- _Exercises_
1/ From the exchange about The Sampo, list every translation, edition or reference work the second speaker says he relied on to engage the Kalevala.
2/ Answer these from the exchange about The Sampo:
(a) Which poet does the second speaker call the Source for Phosphorescence?
(b) Which poet did Luminous Epinoia largely draw on?
(c) In what year was Keith Bosley's Oxford translation published?

*** Opening of Text provided ***

SM:  Blake’s works were surely an influence on The Sampo? I’m thinking in almost every sense: diction; a continual BIG SOUND; archetype/myth/figuration. From a reader's perspective I think of Phosphorescence of Thought as having Whitman for its Daimon, for The Sampo there's Blake.   What think ye?


*


23/Mar.’xvi


PO’L:  Whitman was definitely the Source for Phosphorescence, just as Dante largely was for Luminous Epinoia. Blake is almost certainly behind The Sampo, but in a way that feels submerged rather than involved in the “great companion” sense that Blaser explores in his major poems including that epithet. Then I think, you’re right, the archetypal, heroic, fantastic, phantasmatic elements – reverberated in a medium of sacred fantasy – are gestural permissions from Blake. That said, when I just went back to check the notebook in which I drafted the early sections of the poem, I found this: “NOTES: Thinking: so far following the model of ‘The Dogs,’ more or less trying to channel Blake. Shift to something more expressively free verse?”
In terms of active thought, active debt, I was principally involved with the source material, the Kalevala itself, which I engaged primarily through translation, reliant especially on F. W. Kirby’s two-volume Everyman translation from 1907, but also Keith Bosley’s Oxford translation from 1985, which has a really good introduction. I used a gorgeous 1963 edition of the Finnish poem, itself a facsimile of an edition designed by Gallen-Kallela. I entered this version with the help of a Finnish-English dictionary, published in Hancock, Michigan in 1916. Finnish is agglutinative, so even without knowing the language, I could muster my way through phrases by looking up the roots of words in the dictionary. Hancock is where my mother’s father’s family emigrated to.

*** Close of Text provided ***
*** Opening of Dataset ***

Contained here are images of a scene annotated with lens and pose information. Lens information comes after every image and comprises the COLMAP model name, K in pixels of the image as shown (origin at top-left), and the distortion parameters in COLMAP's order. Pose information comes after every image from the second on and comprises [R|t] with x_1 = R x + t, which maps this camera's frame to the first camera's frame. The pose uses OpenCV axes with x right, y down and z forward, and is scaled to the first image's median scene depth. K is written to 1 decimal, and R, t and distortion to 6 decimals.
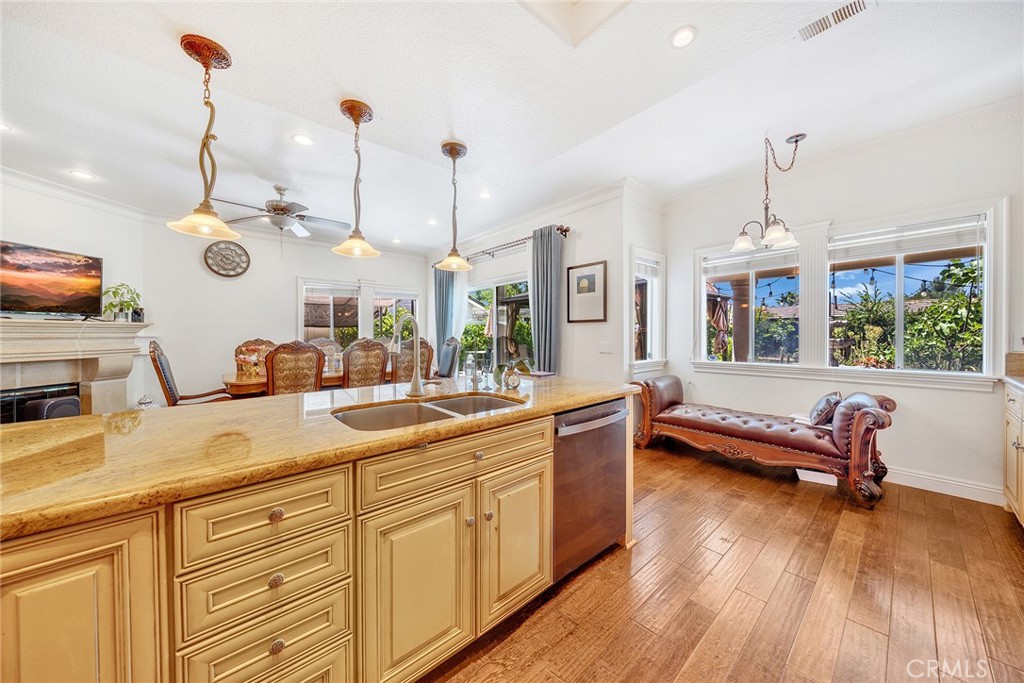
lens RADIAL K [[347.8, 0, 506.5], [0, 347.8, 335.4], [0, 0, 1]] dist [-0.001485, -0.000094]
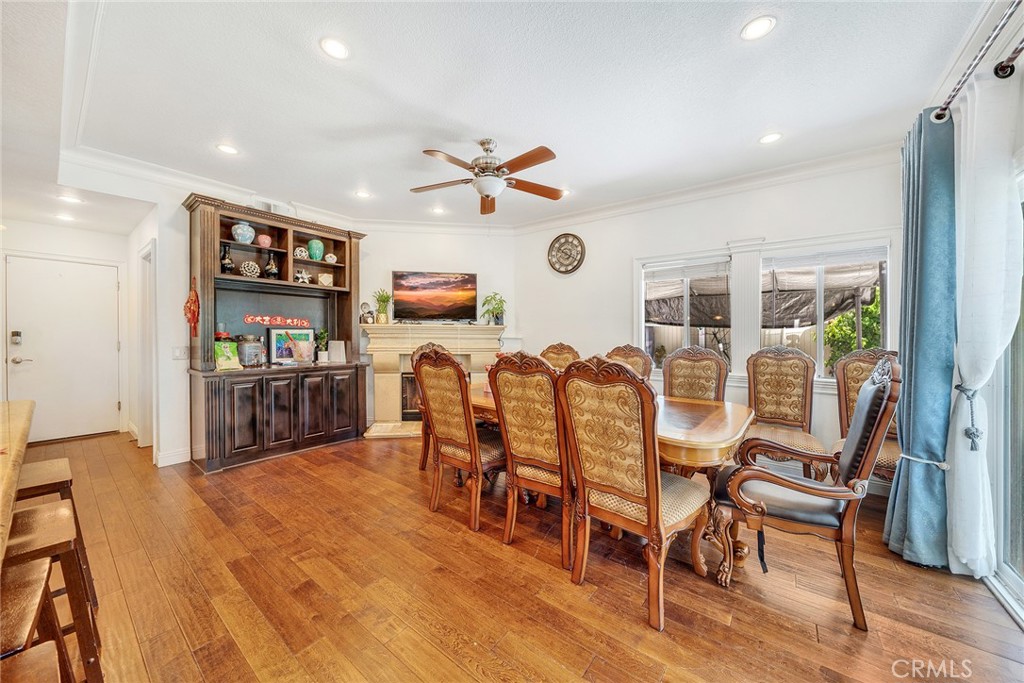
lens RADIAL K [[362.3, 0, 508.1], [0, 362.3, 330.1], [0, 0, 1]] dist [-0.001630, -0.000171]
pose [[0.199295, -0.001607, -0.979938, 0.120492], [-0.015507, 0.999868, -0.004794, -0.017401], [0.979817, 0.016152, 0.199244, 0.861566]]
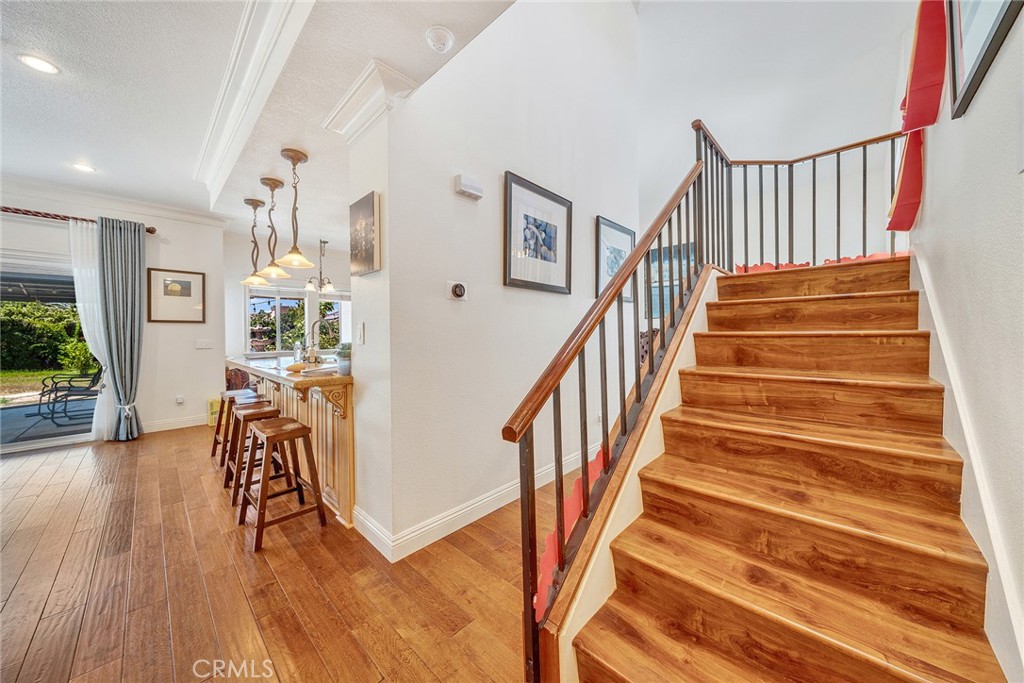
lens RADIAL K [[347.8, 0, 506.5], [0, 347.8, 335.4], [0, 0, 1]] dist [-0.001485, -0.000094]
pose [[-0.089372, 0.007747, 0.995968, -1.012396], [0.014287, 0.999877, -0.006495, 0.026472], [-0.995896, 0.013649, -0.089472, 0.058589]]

*** Close of Dataset ***
*** Opening of Dataset ***

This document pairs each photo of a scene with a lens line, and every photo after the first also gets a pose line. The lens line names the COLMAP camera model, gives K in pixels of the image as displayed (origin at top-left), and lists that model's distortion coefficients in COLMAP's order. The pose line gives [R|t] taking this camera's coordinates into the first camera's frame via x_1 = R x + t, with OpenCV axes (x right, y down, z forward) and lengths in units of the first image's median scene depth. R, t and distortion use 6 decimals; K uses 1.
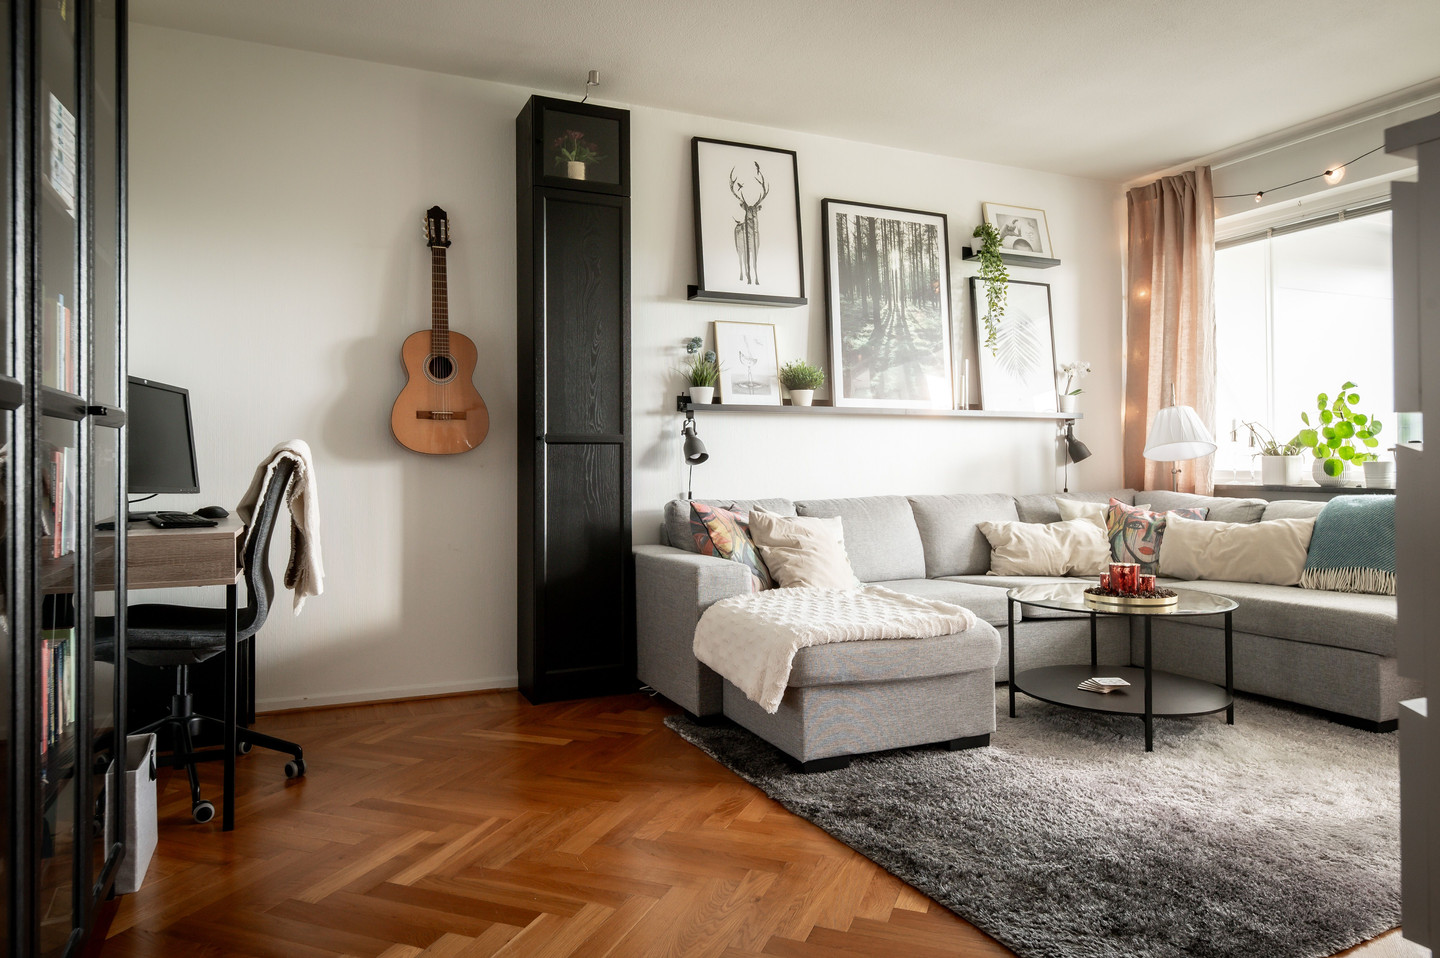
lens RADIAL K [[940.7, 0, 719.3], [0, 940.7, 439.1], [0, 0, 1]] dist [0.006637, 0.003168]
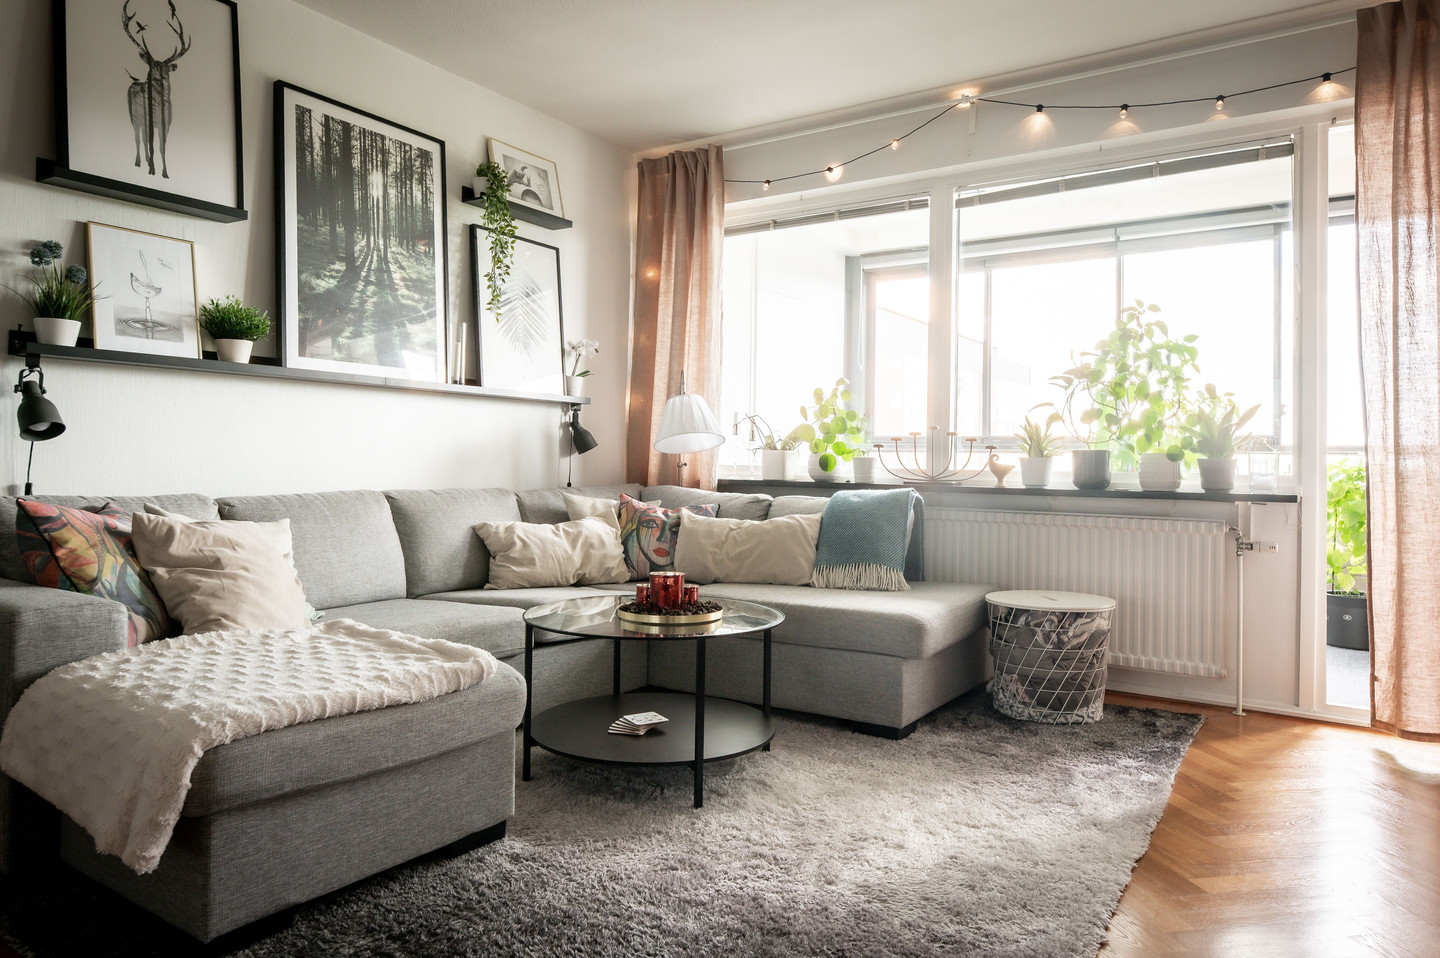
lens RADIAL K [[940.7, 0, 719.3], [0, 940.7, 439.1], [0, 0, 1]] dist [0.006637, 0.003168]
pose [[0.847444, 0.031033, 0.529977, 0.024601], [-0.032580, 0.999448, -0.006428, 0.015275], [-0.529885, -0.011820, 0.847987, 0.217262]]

*** Close of Dataset ***

- _Task responses_
1/
- F. W. Kirby's two-volume Everyman translation from 1907
- Keith Bosley's Oxford translation from 1985
- A 1963 edition of the Finnish poem, a facsimile of an edition designed by Gallen-Kallela
- A Finnish-English dictionary published in Hancock, Michigan in 1916

2/
(a) Whitman
(b) Dante
(c) 1985